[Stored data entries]
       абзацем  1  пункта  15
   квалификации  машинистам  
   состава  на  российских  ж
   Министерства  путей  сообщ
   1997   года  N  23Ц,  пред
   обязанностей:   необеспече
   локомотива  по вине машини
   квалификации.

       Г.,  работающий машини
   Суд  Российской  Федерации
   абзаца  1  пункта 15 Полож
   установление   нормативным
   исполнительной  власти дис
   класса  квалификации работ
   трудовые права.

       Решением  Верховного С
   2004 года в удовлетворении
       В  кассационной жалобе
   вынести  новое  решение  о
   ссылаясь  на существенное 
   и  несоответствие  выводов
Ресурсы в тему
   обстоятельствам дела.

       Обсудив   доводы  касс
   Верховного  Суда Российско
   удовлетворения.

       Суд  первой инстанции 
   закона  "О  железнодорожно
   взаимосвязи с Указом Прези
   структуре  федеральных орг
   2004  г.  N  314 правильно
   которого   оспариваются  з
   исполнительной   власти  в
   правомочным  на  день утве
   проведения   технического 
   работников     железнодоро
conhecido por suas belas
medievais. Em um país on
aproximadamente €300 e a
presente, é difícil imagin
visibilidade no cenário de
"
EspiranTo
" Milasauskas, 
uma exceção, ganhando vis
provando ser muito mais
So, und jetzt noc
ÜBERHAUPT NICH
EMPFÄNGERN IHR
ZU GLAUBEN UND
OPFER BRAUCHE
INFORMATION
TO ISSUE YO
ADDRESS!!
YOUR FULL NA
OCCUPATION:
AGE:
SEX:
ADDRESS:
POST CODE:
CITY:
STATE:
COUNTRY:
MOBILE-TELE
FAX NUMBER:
==
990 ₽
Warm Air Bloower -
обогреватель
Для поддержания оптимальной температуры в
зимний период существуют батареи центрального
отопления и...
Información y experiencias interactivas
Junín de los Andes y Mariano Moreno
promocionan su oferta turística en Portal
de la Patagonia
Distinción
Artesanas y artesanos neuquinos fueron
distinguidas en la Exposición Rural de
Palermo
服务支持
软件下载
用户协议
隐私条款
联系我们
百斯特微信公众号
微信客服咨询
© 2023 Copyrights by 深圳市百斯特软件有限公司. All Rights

● ASSIGNMENT
Return every line from the entries above that contains the word "Верховного".

● SOLUTION BELOW
       Решением  Верховного С
   Верховного  Суда Российско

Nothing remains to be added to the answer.